Filodaki araçlar elektrikli olacak
2011 yılında 1 milyon euro tutarında araç alımı gerçekleştirdiklerini söyleyen Akavi, “Araç alımlarında elektrikli araçlara öncelik veriyoruz. Elektrikli ticari ve binek araçlar ülkemizde satışa sunulmaya başladığında filomuzdaki tüm araçları elektrikli araca dönüştürmek istiyoruz. Bu nedenle otomotiv şirketleri ile birlikte gelişmeleri yakından takip ediyoruz” dedi.
Türkiye’nin 2023 hedeflerine hazırlık
Önümüzdeki dönemde dünyanın yükselen ekonomik pazarlarında daha aktif ve yeni ticaretten daha fazla pay alan bir Türkiye görüleceğine inandığını vurgulayan Akavi, şu değerlendirmelerde bulundu:
“2012 için bakış açım, temkinli iyimser olmaktır. 2011’in son çeyreğinden itibaren canlı ve dinamik olacağını belli eden bir yıl önümüzde duruyor. Öncelikle Türkiye’nin önümüzdeki yıllarda bir taşımacılık üssü olma olasılığını dikkate alarak, hizmet ağımızı geliştirmeye yönelik bina, ekipman ve personel yatırımlarımızı istikrarlı bir şekilde sürdüreceğiz.
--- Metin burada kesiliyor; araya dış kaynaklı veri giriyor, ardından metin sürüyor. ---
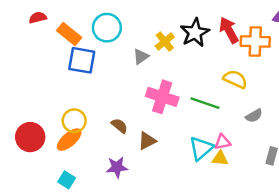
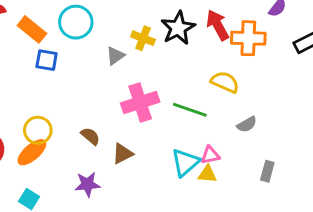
yellow cross: (165, 41) -> (143, 38), turned -30
blue square: (82, 60) -> (47, 60), size x0.7
pink cross: (162, 97) -> (140, 102), turned -36

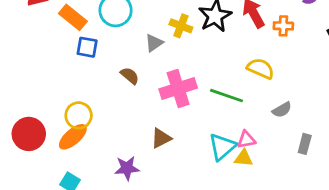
orange cross: (248, 38) -> (283, 26), size x0.6
brown semicircle: (90, 136) -> (130, 76), moved
gray rectangle: (267, 171) -> (305, 144), moved

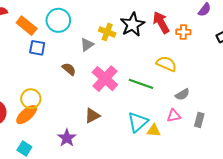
pink cross: (178, 88) -> (105, 79), turned -30
pink triangle: (246, 140) -> (174, 116), moved
purple star: (127, 168) -> (67, 138), turned -30

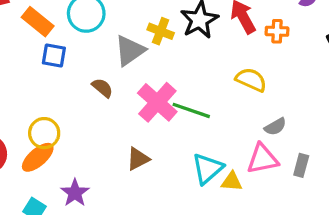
gray triangle: (87, 45) -> (130, 51), size x1.5
green line: (141, 84) -> (191, 110), moved
pink triangle: (174, 116) -> (262, 159), size x1.5
purple star: (67, 138) -> (75, 193), moved

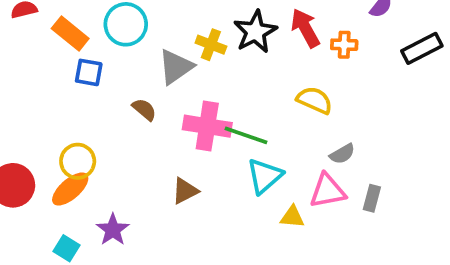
pink cross: (157, 102) -> (207, 126), turned -33
cyan triangle: (207, 169) -> (265, 176), moved

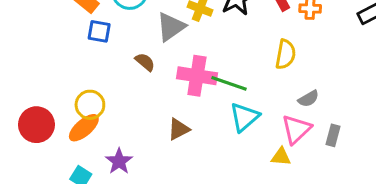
yellow semicircle: (315, 100) -> (286, 54), turned 76
pink triangle: (327, 191) -> (296, 129), turned -32
yellow triangle: (292, 217) -> (281, 157), moved

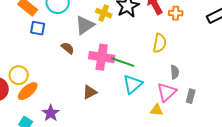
gray semicircle: (308, 99) -> (175, 72), turned -64
yellow circle: (90, 105) -> (19, 75), moved

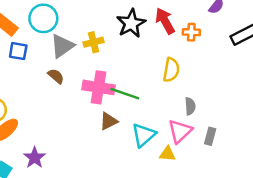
yellow cross: (104, 13) -> (93, 42), moved, turned -35
gray triangle: (85, 25) -> (62, 46), moved
cyan triangle: (133, 84) -> (144, 135), moved
brown triangle: (90, 92) -> (109, 121), moved

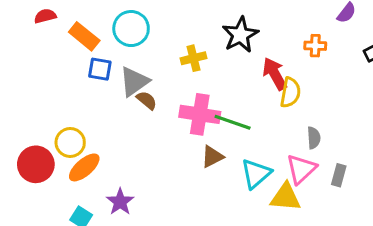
red arrow: (165, 21) -> (275, 74), moved
gray triangle: (62, 46) -> (134, 82), moved
yellow triangle: (168, 154) -> (286, 197), size x1.5

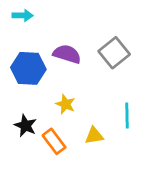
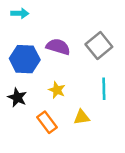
cyan line: (127, 116) -> (104, 89), moved
black star: (25, 126) -> (17, 97), moved

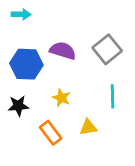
black star: (17, 97) -> (18, 106), turned -30

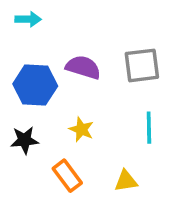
gray square: (107, 49) -> (142, 65), turned 32
yellow triangle: (88, 127) -> (126, 181), moved

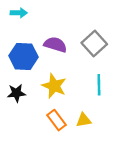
gray square: (142, 65) -> (94, 43), turned -35
yellow star: (81, 129) -> (54, 86), size x1.5
orange rectangle: (67, 176) -> (57, 120), moved

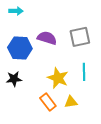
gray square: (94, 43) -> (80, 37), turned 30
yellow star: (54, 86) -> (58, 78), moved

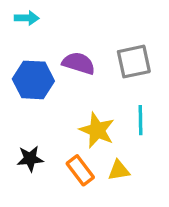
black star: (14, 79) -> (30, 159), moved

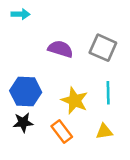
gray square: (134, 62) -> (103, 48), turned 36
blue hexagon: (33, 80) -> (26, 92), moved
yellow triangle: (119, 170) -> (104, 131), moved

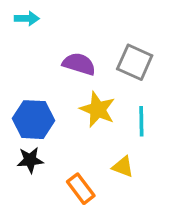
yellow star: (75, 101) -> (98, 109), moved
orange rectangle: (62, 131) -> (81, 189), moved
yellow triangle: (104, 131) -> (123, 167), moved, turned 30

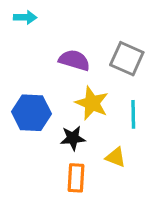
black star: (30, 160) -> (73, 138), moved
orange rectangle: (81, 189) -> (76, 178), turned 40

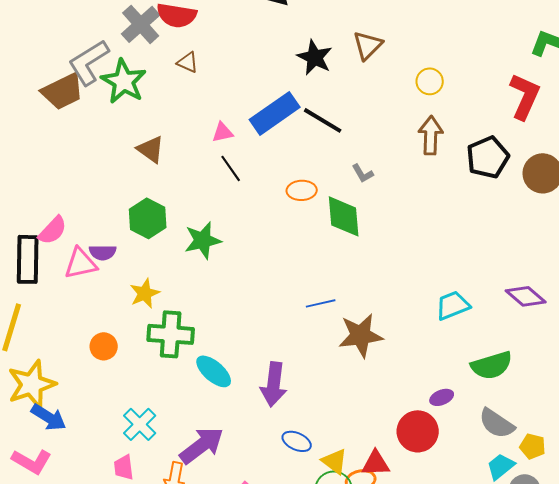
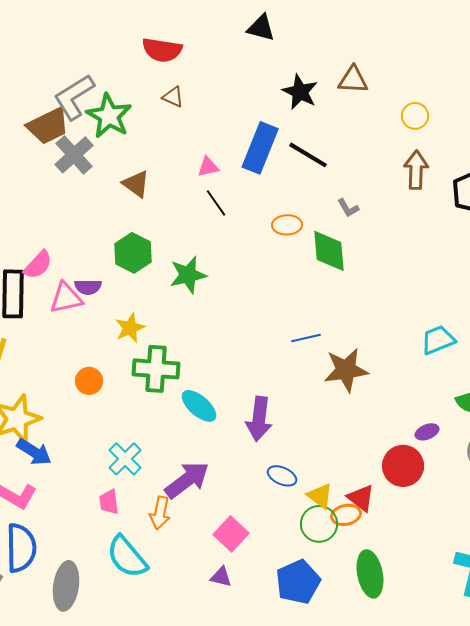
gray cross: (141, 24) -> (74, 155), moved
brown triangle: (368, 45) -> (353, 80), turned 48
blue rectangle: (275, 113) -> (260, 148), turned -33
red triangle: (376, 463) -> (361, 498), turned 40

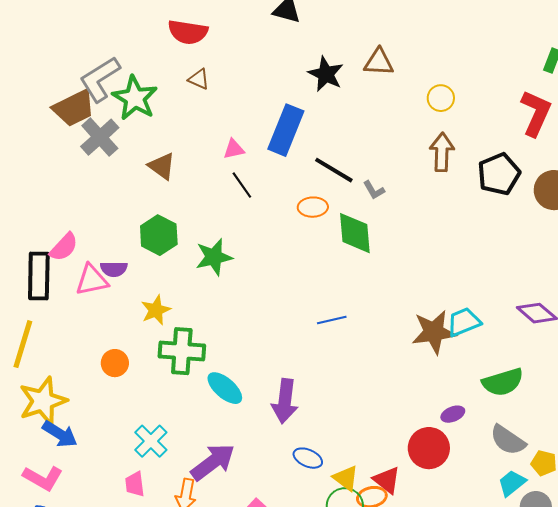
black line: (308, 155) -> (334, 170), moved
brown star: (346, 370) -> (434, 332), moved

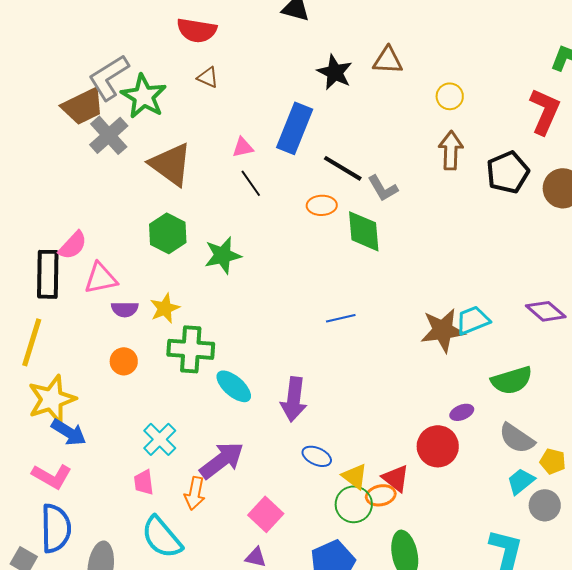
brown triangle: (162, 166) -> (171, 164), size x1.6
gray L-shape: (374, 190) -> (383, 188), size x1.4
purple semicircle: (114, 269) -> (125, 309), moved

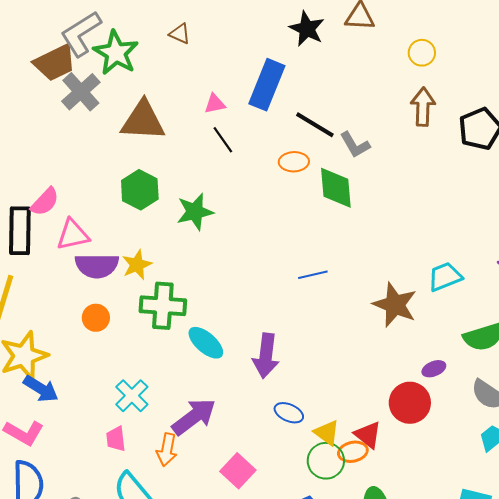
brown triangle: (171, 164) -> (143, 121), turned -33
purple semicircle: (125, 309) -> (97, 266), size x1.6
brown star: (443, 330) -> (395, 305), moved, turned 30

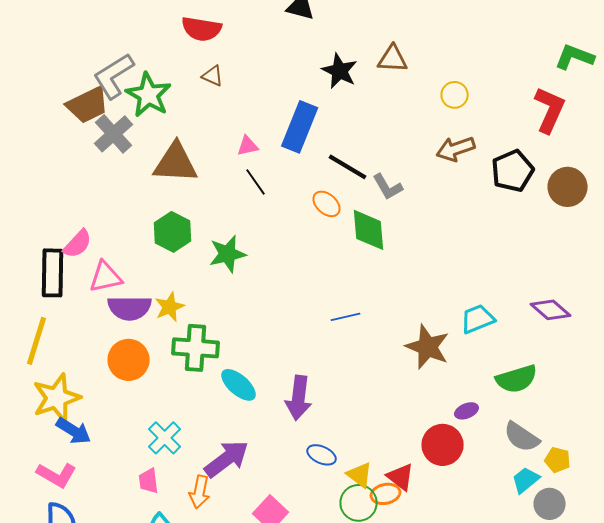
brown arrow: (423, 107) -> (456, 149), turned -111
orange ellipse: (294, 162) -> (327, 204), turned 44
orange circle: (96, 318) -> (129, 360), size x1.5

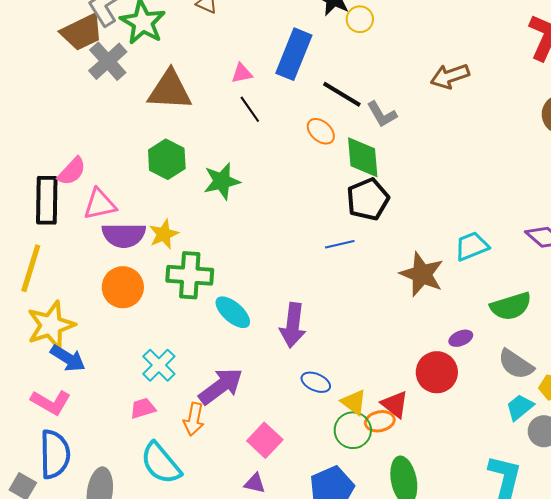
yellow circle: (455, 95) -> (360, 19), moved
black pentagon: (513, 171) -> (368, 199), moved
pink trapezoid: (149, 481) -> (143, 408), turned 80

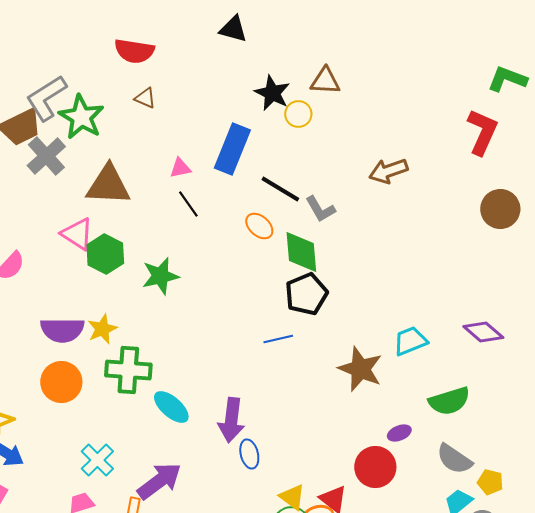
pink triangle: (100, 204) -> (77, 234), moved, turned 45
blue ellipse: (316, 382) -> (249, 454), moved, turned 52

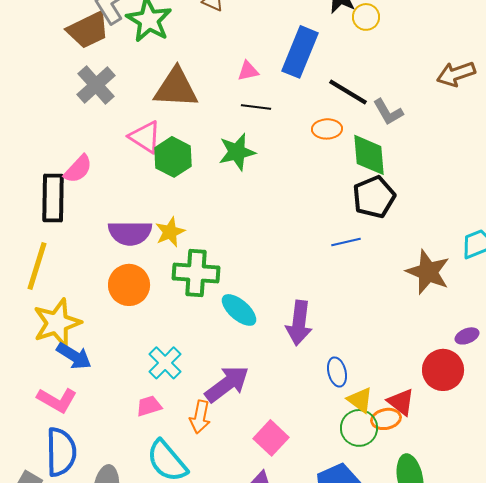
gray cross: (46, 156) -> (96, 85), moved
black line: (188, 204) -> (256, 107), turned -48
orange ellipse: (259, 226) -> (327, 129), turned -44
green star: (160, 276) -> (237, 152), moved
blue ellipse: (249, 454) -> (337, 372), moved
Özellikle Anadolu’da yükselen ve dağıtım hacmi artan illerdeki, dış ticareti destekleyici yeni hizmet merkezi açılımı ya da var olanların yenilenmesi şeklindeki rutin yatırımlarımıza devam edeceğiz. Türkiye 2023 yılına 500 milyar dolar ihracat hedefiyle yürürken, biz de buna paralel altyapı ve istihdam genişletme çalışmalarımıza öncelikle vereceğiz.”
Sınırlı gümrük işlemi yetkisi
Yeni kurye tebliğine de dikkat çeken Akavi, “Yapılan değişiklikle hızlı hava taşımacılık şirketi olarak; bünyemizde çalıştırdığımız gümrük müşavirleri aracılığı ile belirli sınırlara göre gümrük işlemi yapabilme yetkisi kazandık. Diğer yandan da taşıyıcı olarak gümrük nezdinde sorumluluklarımız arttı. En önemli gelişme ise mikro ihracat. 7 bin 500 euro ve 150 kilogram sınırına kadar olan bedelli ürünlerin çıkışını mikro ihracat kapsamında DHL Express olarak beyan edebiliyoruz. Gümrük müşavirlik hizmet bedeli, ihracat ambar ücreti ve ihracatçı birlik ücretleri oluşmuyor” diye konuştu.